Records contained in a dataset |

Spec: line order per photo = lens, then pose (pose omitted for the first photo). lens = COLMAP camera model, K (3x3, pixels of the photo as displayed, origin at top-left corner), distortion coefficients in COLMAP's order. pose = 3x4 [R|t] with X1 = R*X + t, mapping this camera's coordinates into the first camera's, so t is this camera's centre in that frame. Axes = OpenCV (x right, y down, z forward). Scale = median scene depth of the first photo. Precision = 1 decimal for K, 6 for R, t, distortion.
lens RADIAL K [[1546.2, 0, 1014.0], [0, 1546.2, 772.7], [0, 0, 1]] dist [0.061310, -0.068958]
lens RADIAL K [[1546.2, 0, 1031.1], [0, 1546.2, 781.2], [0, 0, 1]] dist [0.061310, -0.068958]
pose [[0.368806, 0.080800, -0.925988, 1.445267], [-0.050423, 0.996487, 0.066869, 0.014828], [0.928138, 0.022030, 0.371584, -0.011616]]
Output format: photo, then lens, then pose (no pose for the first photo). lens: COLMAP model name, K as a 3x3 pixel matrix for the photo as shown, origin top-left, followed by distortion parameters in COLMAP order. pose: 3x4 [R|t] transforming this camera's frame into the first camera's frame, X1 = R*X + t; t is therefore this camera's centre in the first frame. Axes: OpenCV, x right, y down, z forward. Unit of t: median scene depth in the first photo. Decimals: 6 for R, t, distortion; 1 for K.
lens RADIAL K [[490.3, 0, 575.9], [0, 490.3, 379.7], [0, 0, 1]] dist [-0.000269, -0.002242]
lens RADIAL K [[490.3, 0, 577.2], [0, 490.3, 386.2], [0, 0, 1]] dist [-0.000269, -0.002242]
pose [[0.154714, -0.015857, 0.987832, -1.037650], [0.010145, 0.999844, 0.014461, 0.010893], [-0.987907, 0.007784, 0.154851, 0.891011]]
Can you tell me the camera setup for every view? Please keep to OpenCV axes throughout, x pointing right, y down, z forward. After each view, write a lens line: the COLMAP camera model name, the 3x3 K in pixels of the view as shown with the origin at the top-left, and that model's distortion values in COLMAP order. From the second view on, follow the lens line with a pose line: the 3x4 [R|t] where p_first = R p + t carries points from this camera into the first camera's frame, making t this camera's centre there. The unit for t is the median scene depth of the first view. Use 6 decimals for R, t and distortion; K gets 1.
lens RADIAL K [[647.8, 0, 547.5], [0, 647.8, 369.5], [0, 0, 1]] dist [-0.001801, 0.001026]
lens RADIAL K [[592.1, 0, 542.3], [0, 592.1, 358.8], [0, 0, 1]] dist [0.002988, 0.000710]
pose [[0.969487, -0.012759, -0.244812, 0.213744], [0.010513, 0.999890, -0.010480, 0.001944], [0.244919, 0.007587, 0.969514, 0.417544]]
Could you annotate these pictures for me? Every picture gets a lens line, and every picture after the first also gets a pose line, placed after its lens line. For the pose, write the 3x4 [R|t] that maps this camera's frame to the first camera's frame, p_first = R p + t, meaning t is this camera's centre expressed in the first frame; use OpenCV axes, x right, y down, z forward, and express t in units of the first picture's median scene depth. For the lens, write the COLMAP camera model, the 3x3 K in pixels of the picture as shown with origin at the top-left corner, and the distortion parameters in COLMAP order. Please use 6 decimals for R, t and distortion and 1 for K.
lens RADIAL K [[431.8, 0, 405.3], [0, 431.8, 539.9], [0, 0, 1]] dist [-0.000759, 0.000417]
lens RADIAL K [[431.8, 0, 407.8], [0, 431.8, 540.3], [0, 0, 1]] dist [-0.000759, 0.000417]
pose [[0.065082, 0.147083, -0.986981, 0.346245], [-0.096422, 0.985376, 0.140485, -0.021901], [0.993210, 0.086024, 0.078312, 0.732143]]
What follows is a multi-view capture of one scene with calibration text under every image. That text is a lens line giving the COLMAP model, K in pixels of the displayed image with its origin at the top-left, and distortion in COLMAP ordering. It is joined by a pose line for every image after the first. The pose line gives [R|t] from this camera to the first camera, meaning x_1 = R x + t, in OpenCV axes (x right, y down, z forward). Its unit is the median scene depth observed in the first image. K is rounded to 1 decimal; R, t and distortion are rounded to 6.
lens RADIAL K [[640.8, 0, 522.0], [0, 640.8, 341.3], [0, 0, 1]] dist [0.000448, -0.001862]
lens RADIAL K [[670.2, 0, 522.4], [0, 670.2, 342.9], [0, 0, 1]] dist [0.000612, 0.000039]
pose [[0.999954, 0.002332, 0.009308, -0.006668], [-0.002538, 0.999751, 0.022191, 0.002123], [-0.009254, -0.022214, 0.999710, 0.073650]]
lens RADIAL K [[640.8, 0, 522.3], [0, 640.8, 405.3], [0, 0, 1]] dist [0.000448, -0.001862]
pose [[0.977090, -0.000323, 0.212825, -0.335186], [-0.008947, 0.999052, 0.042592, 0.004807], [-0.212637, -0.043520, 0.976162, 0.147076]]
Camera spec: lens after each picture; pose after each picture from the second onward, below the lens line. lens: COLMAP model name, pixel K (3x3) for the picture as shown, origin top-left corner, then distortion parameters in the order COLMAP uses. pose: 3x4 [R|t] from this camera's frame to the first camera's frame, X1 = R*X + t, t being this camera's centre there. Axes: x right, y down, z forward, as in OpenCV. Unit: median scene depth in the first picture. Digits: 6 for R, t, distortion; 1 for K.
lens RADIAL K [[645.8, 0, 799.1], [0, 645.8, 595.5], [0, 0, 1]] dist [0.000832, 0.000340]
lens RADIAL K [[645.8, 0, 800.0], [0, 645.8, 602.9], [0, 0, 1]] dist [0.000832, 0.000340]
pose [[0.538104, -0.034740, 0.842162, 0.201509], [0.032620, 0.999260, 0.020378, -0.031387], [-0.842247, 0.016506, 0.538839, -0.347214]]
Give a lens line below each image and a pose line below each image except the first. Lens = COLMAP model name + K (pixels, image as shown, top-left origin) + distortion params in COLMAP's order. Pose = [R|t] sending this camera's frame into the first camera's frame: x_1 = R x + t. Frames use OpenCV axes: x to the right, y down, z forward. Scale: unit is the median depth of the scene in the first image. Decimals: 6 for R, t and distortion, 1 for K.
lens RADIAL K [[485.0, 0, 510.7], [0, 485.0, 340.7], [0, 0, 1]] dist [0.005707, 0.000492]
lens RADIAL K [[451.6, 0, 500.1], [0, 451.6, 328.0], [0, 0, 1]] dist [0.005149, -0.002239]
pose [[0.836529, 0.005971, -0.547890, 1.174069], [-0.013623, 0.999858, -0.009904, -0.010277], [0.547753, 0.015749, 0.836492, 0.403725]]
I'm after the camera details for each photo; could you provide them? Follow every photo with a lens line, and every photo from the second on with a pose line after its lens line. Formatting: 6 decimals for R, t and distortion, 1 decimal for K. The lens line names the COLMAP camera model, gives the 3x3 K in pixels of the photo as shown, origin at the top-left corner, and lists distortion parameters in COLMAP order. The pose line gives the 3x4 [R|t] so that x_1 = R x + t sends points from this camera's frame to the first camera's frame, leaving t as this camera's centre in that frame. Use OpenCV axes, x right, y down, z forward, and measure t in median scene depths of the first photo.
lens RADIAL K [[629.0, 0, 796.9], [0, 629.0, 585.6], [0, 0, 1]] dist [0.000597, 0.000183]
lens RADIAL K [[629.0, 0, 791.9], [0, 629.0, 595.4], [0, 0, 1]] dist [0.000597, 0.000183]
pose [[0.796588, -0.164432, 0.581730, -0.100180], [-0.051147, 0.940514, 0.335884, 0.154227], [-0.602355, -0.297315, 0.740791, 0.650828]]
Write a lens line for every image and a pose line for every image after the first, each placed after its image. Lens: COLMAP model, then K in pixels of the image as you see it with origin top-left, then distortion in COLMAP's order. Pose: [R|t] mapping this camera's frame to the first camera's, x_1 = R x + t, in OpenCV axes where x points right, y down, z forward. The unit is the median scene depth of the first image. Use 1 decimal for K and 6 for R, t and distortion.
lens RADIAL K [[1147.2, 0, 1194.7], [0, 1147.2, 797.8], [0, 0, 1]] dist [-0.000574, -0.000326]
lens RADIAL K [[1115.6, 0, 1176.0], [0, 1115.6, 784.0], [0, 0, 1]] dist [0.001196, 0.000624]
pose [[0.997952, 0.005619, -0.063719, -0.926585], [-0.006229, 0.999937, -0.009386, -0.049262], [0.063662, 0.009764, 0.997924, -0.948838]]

TASK BRIEF | Write out each line exactly, beginning at the one with "Write a lens line for" and ending at the final line of the records above, with nothing added.

ANSWER SECTION |
Write a lens line for every image and a pose line for every image after the first, each placed after its image. Lens: COLMAP model, then K in pixels of the image as you see it with origin top-left, then distortion in COLMAP's order. Pose: [R|t] mapping this camera's frame to the first camera's, x_1 = R x + t, in OpenCV axes where x points right, y down, z forward. The unit is the median scene depth of the first image. Use 1 decimal for K and 6 for R, t and distortion.
lens RADIAL K [[1147.2, 0, 1194.7], [0, 1147.2, 797.8], [0, 0, 1]] dist [-0.000574, -0.000326]
lens RADIAL K [[1115.6, 0, 1176.0], [0, 1115.6, 784.0], [0, 0, 1]] dist [0.001196, 0.000624]
pose [[0.997952, 0.005619, -0.063719, -0.926585], [-0.006229, 0.999937, -0.009386, -0.049262], [0.063662, 0.009764, 0.997924, -0.948838]]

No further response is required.